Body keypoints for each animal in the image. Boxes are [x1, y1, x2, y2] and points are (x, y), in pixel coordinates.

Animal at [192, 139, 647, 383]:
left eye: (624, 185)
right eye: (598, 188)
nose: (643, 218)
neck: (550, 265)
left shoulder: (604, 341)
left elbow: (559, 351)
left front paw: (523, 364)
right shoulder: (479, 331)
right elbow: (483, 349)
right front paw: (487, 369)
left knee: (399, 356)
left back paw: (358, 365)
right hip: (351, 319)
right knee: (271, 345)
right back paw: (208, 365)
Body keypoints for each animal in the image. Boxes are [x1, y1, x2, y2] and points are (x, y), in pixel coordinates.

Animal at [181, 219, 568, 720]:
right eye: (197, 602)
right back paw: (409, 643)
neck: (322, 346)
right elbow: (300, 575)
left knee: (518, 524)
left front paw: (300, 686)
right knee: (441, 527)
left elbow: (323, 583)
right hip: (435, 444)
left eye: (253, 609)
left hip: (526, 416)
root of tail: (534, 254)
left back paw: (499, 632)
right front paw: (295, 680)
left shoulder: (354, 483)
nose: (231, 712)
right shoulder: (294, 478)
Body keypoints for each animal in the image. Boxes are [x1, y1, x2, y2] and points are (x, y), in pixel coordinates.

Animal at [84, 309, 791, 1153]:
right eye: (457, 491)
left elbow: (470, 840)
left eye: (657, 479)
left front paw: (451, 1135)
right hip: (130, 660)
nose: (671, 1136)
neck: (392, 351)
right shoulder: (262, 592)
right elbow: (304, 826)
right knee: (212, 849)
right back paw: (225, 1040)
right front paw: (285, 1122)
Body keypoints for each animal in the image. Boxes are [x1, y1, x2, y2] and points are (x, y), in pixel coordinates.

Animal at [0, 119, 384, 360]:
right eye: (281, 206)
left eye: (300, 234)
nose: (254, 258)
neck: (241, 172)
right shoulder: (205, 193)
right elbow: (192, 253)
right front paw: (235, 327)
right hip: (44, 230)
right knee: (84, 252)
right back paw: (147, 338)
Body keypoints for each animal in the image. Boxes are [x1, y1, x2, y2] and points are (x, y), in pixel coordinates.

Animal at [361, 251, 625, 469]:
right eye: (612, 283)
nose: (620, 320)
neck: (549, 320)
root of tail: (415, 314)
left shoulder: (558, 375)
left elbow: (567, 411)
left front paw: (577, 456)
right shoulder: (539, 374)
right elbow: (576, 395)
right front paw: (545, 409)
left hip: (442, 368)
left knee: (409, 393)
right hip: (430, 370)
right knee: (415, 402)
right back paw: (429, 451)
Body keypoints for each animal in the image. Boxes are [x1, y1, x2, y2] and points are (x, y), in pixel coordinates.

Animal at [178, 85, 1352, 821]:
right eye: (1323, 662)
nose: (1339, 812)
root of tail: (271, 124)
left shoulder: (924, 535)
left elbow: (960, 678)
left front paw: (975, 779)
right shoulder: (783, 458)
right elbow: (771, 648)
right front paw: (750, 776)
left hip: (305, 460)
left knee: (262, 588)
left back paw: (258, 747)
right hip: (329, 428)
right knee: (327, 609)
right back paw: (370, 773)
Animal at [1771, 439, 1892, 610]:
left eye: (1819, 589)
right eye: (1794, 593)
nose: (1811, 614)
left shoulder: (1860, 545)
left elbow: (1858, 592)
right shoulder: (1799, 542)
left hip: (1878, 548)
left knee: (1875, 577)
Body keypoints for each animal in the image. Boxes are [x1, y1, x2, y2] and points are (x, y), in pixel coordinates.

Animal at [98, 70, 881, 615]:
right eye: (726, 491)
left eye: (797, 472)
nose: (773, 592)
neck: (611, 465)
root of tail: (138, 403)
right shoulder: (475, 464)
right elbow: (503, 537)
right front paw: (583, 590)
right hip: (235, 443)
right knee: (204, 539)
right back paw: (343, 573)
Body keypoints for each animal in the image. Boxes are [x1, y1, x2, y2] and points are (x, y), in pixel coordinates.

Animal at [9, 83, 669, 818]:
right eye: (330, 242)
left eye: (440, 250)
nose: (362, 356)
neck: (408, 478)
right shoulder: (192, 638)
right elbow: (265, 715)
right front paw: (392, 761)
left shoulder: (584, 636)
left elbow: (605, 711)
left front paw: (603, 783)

Problem => Find the line that contains "right eye: (330, 242)" in the data above. Reproduce it and every later line exactly, through the last one.

Written response =>
right eye: (330, 242)
left eye: (440, 250)
nose: (362, 356)
neck: (408, 478)
right shoulder: (192, 638)
right elbow: (265, 715)
right front paw: (392, 761)
left shoulder: (584, 636)
left elbow: (605, 711)
left front paw: (603, 783)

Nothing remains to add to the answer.